La première partie, avec sa photographie blafarde et ses plans désincarnés pose les bases d’un univers froid et lisse où circulent les désirs inavoués, les jalousies rampantes, les mensonges et autres coups-bas perfides. Dans ce royaume des faux-semblants et de la recherche du pouvoir à tout prix, De Palma intensifie la circulation du désir en ajoutant au matériau de départ un troisième personnage féminin, une rousse sexy aux côtés de la blonde glaciale et de la brune effacée comme il multiplie les affrontements entre ses dames à coups de vidéos interposés en utilisant différentes sources d’images (images de Skype, caméras de surveillance, smartphones…). Le côté théâtral de la première partie, des décors sans âme, des personnages masculins filmés comme des pantins et un érotisme chic très poseur est quelque peu déroutant avec son rythme émollient et sa mise en scène fonctionnelle.
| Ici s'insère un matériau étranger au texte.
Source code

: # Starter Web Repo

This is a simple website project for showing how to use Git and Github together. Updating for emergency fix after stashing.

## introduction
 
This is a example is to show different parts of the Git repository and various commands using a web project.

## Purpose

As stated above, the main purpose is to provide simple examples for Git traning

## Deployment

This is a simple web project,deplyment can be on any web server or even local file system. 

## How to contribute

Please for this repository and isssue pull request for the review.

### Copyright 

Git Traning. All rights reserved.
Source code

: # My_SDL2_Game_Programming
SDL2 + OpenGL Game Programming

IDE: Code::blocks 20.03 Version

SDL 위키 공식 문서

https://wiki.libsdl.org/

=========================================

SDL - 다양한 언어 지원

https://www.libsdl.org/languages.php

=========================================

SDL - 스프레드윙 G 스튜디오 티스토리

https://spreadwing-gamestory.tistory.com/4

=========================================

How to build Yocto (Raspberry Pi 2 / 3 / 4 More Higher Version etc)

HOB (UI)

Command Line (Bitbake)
Mais avec le pic dramatique du crime passionnel, la machine s’emballe de belle manière, De Palma s’amuse avec le split screen (superbe montage de la séquence du meurtre entre reposante chorégraphie dansée et éclair de violence du giallo), les décadrages et les rêves emboîtés où rêve et fantasme se mélangent.
Les thématiques chères au réalisateur de Body double et Obsession comme le voyeurisme, le double se déploient alors avec force dans une narration flottant entre intrigue policière et fantastique : nous retrouvons alors dans cette dernière demi-heure aux fulgurances visuelles avec puissance opératique et imagerie surréaliste le De Palma des meilleurs jours et son cinéma maniériste et paranoïaque vers lequel cet intrigant et trouble Passion nous ramène avec un plaisir jubilatoire.
Test blu-ray
Le master est sans faille avec une image au piqué acéré et une tonalité assez terne puis plus contrastée dans la partie policière fidèle aux choix du directeur de la photo de Pedro Almodovar, José Luis Alcaine. Les pistes 5.1 DTS-HD master audio restituent avec efficacité dialogues, bruitages sonores et musique de Pino Donaggio.
Bonus
Au rayon bonus de cette édition blu-ray éditée par Universal malheureusement pas grand chose à se mettre sous la dent : un rapide making-of promo avec interviews de l’équipe (6′) et une bande-annonce.